第46章 亂了
在無涯不知道的時候,子木和宮凜邪之間暗潮湧動,私底下偷偷的暗自較勁。
也或許無涯知道,只是當成了小孩子之間的鬥氣。由此放任他們去了,沒有搭理。
到底是異魔界,黑夜也與凡間不同。沒有那種夜間的涼意。而白天更是沒有那種灼熱感。
他垂下眼眸,纖長的睫毛在眼下落出一個烏黑的,蝶翅一樣的斑影。不知道在想些什麽。
而宮凜邪則看着無涯的側臉在暗暗的出神。
“哼!不要臉!”子木憤憤不滿的低聲罵了一句。擡眼瞥了某個臉上表情“蕩,漾”的女人,越看越不爽,“涯涯應該會讨厭她的吧!一個女孩子,竟然那麽色!”
這一會兒,因為都在走神,他們彼此都未曾注意到周圍的一切。一簇藍色的火焰,突然間迎面襲來,因為速度太快,又太過于突然,無涯怔了一瞬,沒有反應過來。那氣勢洶洶的火焰,眼看着便又鋪面而來。
少年也是一下子呆住了,竟然也忘記了躲開。而這時,宮凜邪卻是認出了,這是枯木的寂滅之火。
眸子驟縮了一瞬,便瞬間反應過來。行如鬼魅般的迅速擡腳。一腳将少年踢到了安全地帶,然而另外一只手臂卻極有侵略性的勾住了無涯的腰,飛身落到了旁邊。
那火焰這一刻恰好剛剛落到他們方才站着的地上,便見地上的一切生機便瞬間就被剝奪,
而寂滅之火所到之處,更是一片死寂,寸草不生。然而宮凜邪看到這裏卻皺了皺眉頭,“枯木是自己的幾大護法之一,他的寂滅之火威力不應該只有這麽點的。到底是怎麽了?”看着地上那漸漸潰散的火焰,宮凜邪陷入了沉思,腦海中劃過一絲疑慮。
“哼!暴露了吧!死女人!”
宮凜邪正想着,身邊突然間響起來了一道幸災樂禍的打趣。
少年跑到無涯身邊,一邊使勁兒的掰開宮凜邪緊緊勾着無涯腰的手,一邊氣呼呼的告狀:“涯涯,這次你可是親眼所見,她根本就有修為,卻隐藏成為了一個普通人,一看就是沖着涯涯你的美貌來的,目的不純!哼!”
無涯面無表情的擡手揮掉了方才還是“小鳥依人”姿态的某個女人,這一刻變得“豪邁又霸氣”的勾着自己的腰不放的手。

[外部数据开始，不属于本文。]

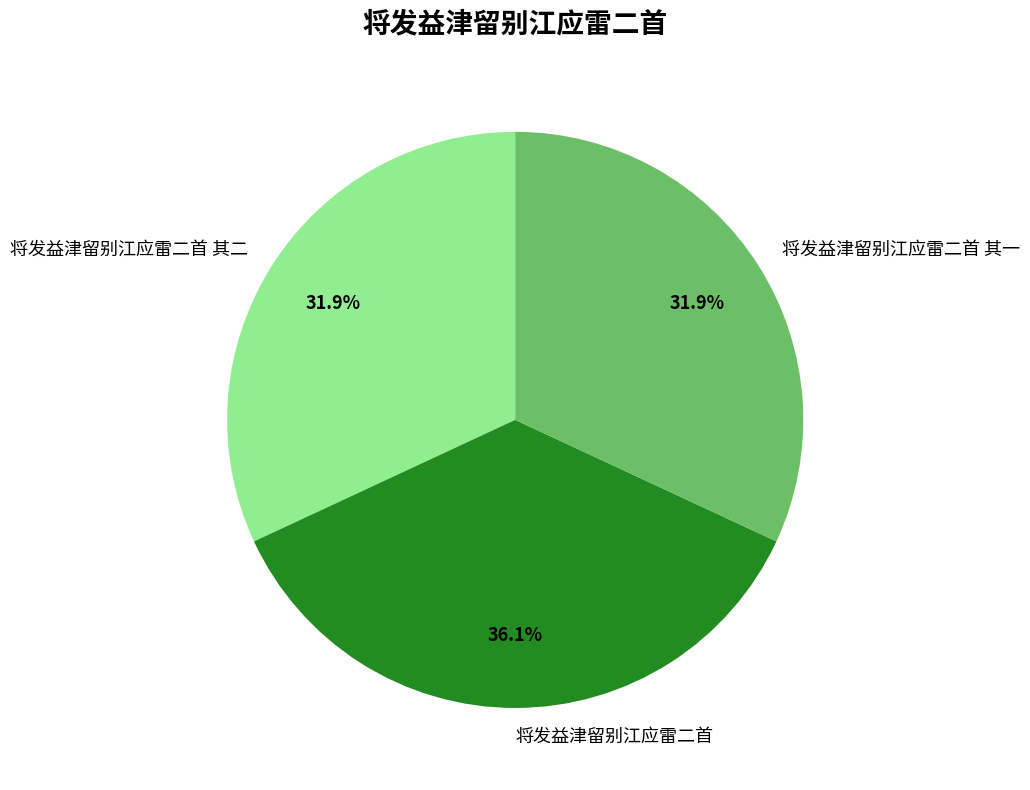

To the nearest percent, what portion does 将发益津留别江应雷二首 represent?

36%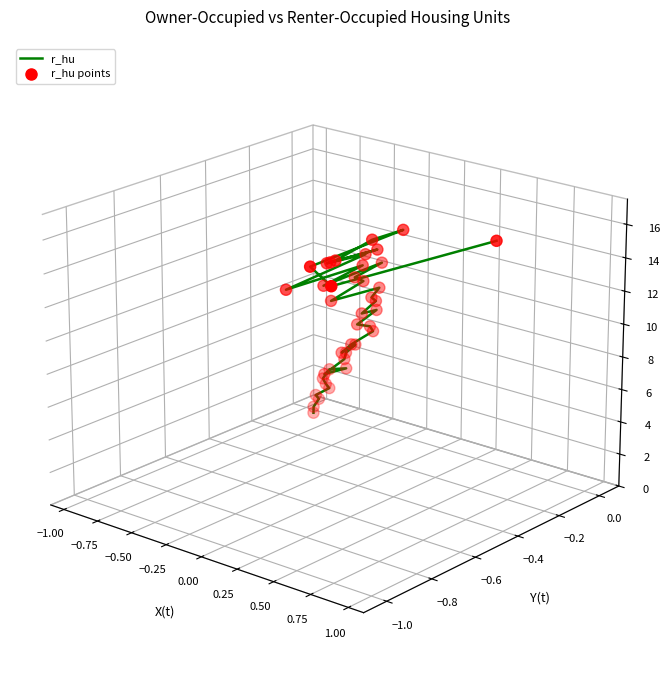

Which series contains the highest Y value?

r_hu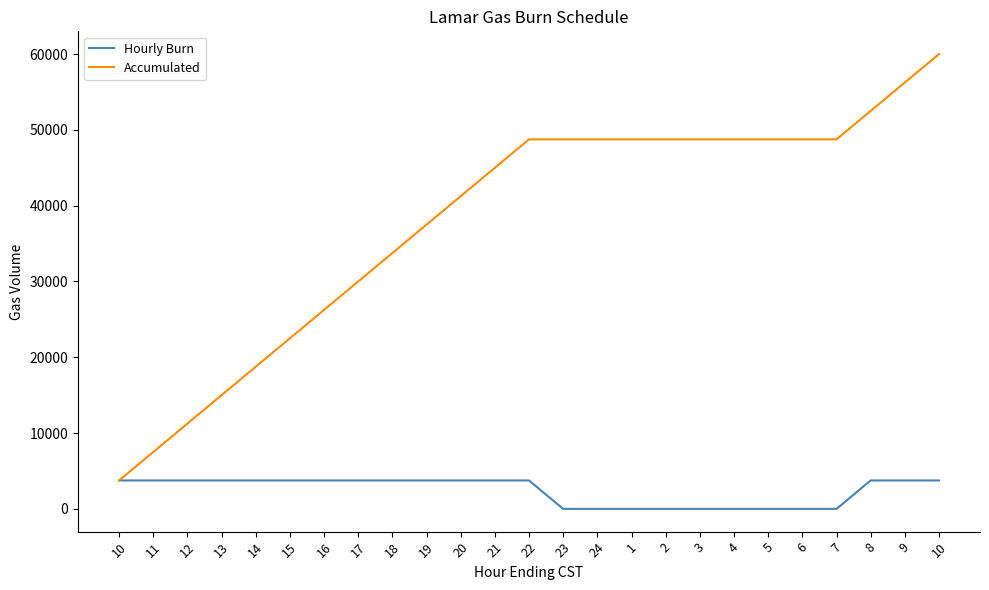

Is this an area chart (filled region under the line)?

No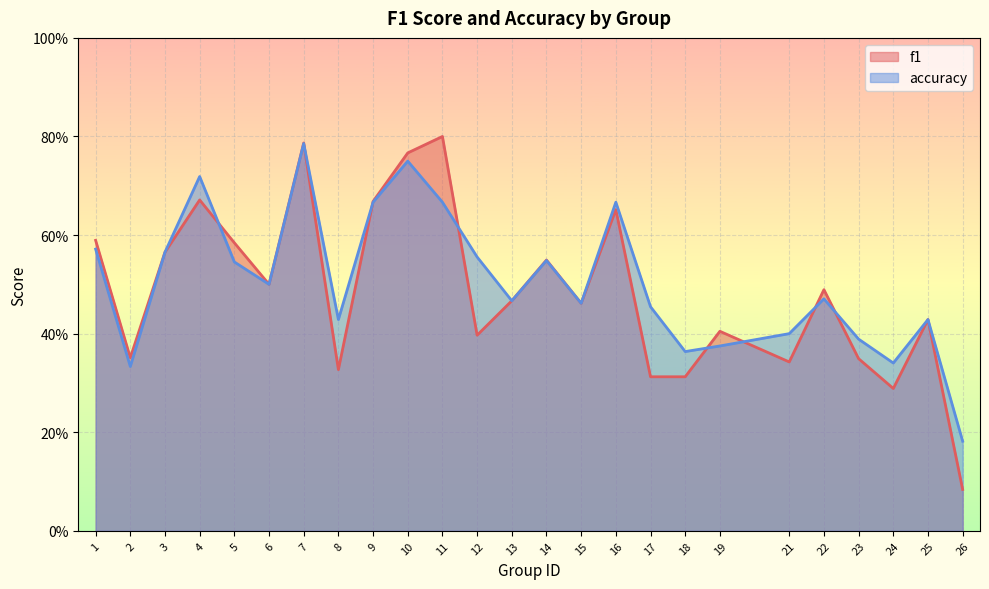

What is the difference between the maximum and minimum values in the accuracy series?

0.6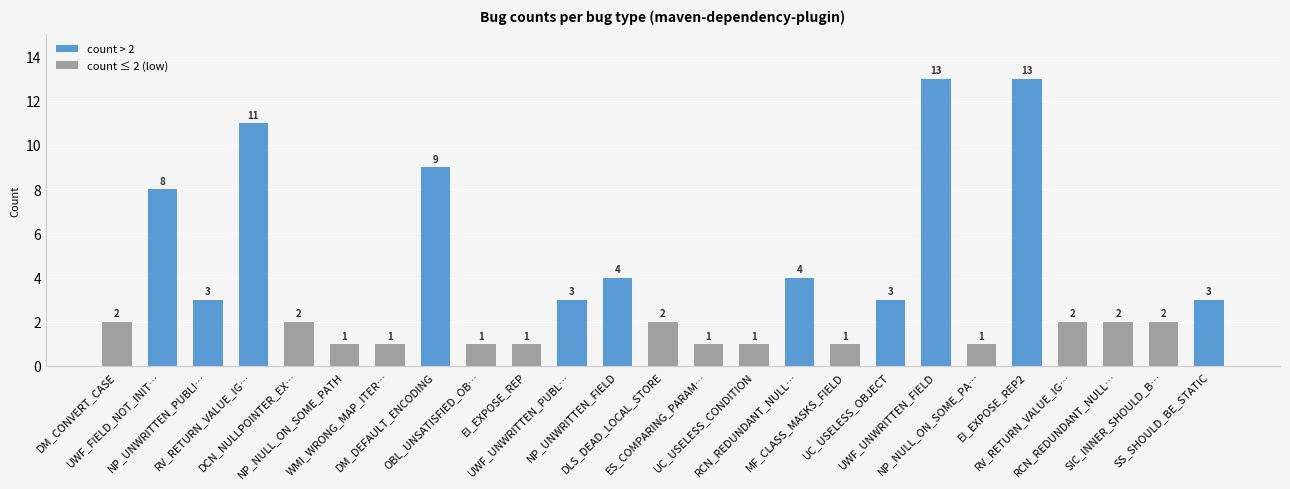

Between MF_CLASS_MASKS_FIELD and UWF_UNWRITTEN_PUBL…, which is larger?

UWF_UNWRITTEN_PUBL…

宮凜邪回過神來,便見無涯面上雖然還是沒有什麽表情,看着自己的眼中卻帶有幾分深意。頓時心虛了幾分,氣勢一下子便弱了下來。
無涯揚了揚下巴:“你是到底誰?”
宮凜邪垂下眸子,多情的桃花眼溜溜的轉了一圈之後,突然擡起了頭。處于被動的弱勢狀态一變,眨着眼,眼神中帶着濃濃的控訴和委屈,仿佛是被冤枉了的小媳婦一樣,不滿的說:“我剛才可是不顧一切的救了你哎!即使是冒着被你發現的危險,你怎麽能夠始亂終棄,過河拆橋?”
簫子木:“好像是這樣!”
“再一個,我從來就沒有說過我沒有修為。住在這裏,沒有修為,那就是死路一條!我只是反應比較快,修為比起涯涯你,其實還是差遠了,所以你要好好保護我!”他說的真誠無比。
說完,在子木的目瞪口呆中,把自己那個比無涯高出一個頭的個頭硬生生的擠進了無涯的懷裏。頭靠在了無涯的肩上,一副“我很嬌弱的”的模樣。
少年當場簡直就想要罵一聲,簡直日了狗了!
“還是不想承認嗎?那我便要看看,你能夠僞裝到幾時?”
無涯腦海中恍然浮現出幾年前和那個人在河邊放燈,所見到的那一對愛侶。其中的那個“女子”遮袖掩笑,“羞澀無比”的神情。總感覺哪裏存在什麽聯系。
無涯沒有動,也沒有給予任何的回應,微微垂眸,瞥見那明明高出自己一個頭,卻硬生生的要扮嬌小的某人的烏黑發髻,若有所思。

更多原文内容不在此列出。